História
Lavras nasceu no rastro do Ciclo do Ouro mineiro. Por volta de 1729, o bandeirante paulista Francisco Bueno da Fonseca (c. 1670-1752) — notório por ter liderado, em 1712, uma revolta contra um juiz português em São Paulo — chegou à fértil região da confluência dos rios Capivari, Mortes e Grande acompanhado de filhos e outros colonos vindos de Santana de Parnaíba. Vinham movidos pela busca por ouro e pela abertura de novas trilhas para as minas de Goiás. Estabeleceram ali o povoado de "Sant'Ana das Lavras do Funil" — o topônimo deriva justamente das numerosas escavações ("lavras") de ouro praticadas na região. Em 1737, o governador Martinho de Mendonça de Pina e Proença concedeu aos colonos a carta de sesmaria, formalizando a ocupação fundiária e fomentando atividades agropecuárias.

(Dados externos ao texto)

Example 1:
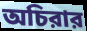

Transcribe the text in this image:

অচিরার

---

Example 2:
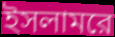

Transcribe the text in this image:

ইসলামরে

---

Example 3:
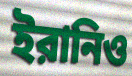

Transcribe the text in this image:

ইরানিও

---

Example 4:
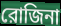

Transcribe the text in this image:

রোজিনা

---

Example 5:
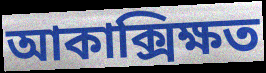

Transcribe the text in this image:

A autonomia político-administrativa veio no século XIX: vila em 1831 e cidade em 1868, quando o topônimo Lavras do Funil foi encurtado para simplesmente Lavras. Relatório do fiscal Manuel Custódio Neto à Câmara, em 1832, descrevia uma vila modesta — 245 edificações, ruas não pavimentadas, três escolas primárias particulares com 62 alunos e poucas estruturas públicas: a Matriz, a Capela de Nossa Senhora do Rosário e a Capela de Nossa Senhora das Mercês. O censo de 1834 registrou 11.322 habitantes. Durante a Revolução Liberal de 1842, conservadores e liberais mantiveram quartéis-generais rivais na praça Santa Ana (hoje Praça Dr. José Esteves) por mais de um mês — entre 14 de junho e 22 de julho.

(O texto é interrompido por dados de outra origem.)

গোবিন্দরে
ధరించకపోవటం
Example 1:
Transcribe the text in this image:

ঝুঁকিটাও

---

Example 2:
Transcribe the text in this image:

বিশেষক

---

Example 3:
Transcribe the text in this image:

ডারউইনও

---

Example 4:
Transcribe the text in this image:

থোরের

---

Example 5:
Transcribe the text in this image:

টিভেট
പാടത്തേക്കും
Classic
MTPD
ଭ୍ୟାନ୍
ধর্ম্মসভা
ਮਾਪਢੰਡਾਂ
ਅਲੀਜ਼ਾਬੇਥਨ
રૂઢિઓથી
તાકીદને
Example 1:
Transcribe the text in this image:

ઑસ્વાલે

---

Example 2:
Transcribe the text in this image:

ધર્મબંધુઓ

Foi entre o final do século XIX e o início do XX que Lavras viveu sua "idade de ouro". Em 18/12/1880 inaugurou-se a navegação fluvial entre os portos de Ribeirão Vermelho e Capetinga (Piumhi), com o vapor "Dr. Jorge". Em 14/04/1888 a Estrada de Ferro Oeste de Minas chegou ao porto de Ribeirão Vermelho, e em 01/04/1895 a Lavras propriamente. Em 1911 a cidade ganhou um sistema de bondes — singularidade rara para uma cidade do interior. Com a Proclamação da República, Lavras consolidou-se como polo regional do Sul de Minas, dando ao Brasil a figura de FRANCISCO SALLES, político proeminente da República Velha.

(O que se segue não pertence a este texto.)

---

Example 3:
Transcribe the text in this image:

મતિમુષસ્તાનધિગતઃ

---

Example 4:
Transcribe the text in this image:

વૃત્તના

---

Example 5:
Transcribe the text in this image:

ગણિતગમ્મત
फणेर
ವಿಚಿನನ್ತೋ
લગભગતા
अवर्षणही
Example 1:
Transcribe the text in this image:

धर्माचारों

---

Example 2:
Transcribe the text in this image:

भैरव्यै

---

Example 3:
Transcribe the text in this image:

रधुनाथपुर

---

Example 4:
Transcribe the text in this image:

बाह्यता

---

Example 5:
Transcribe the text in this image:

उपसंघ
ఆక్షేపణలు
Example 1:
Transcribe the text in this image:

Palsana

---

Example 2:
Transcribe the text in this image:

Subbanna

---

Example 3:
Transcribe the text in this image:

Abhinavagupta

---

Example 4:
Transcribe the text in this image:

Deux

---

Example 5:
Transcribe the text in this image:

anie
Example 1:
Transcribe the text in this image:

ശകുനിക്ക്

Foi também nesse período que a cidade fundou sua vocação educacional, que viria a marcá-la para sempre: o Instituto Evangélico (fundado em 1892 por Samuel Rhea Gammon — hoje Instituto Presbiteriano Gammon); o Colégio Nossa Senhora de Lourdes (1900); o Grupo Escolar de Lavras (1907, dirigido por Firmino Costa); e, sobretudo, a ESCOLA AGRÍCOLA DE LAVRAS (1908, fundada por Benjamin Harris Hunnicutt) — semente do que viria a ser, em 1994, a UNIVERSIDADE FEDERAL DE LAVRAS. Foi o jornalista Jorge Duarte quem cunhou o apelido perene da cidade: "terra dos ipês e das escolas". O censo de 1920 registrou 806 estrangeiros no município (1,9% da população) — 380 italianos, 189 portugueses, 166 libaneses, 28 espanhóis, 20 americanos, 12 austríacos, cinco franceses, dois russos, um uruguaio e três sem nacionalidade determinada — testemunho da diversidade imigratória local.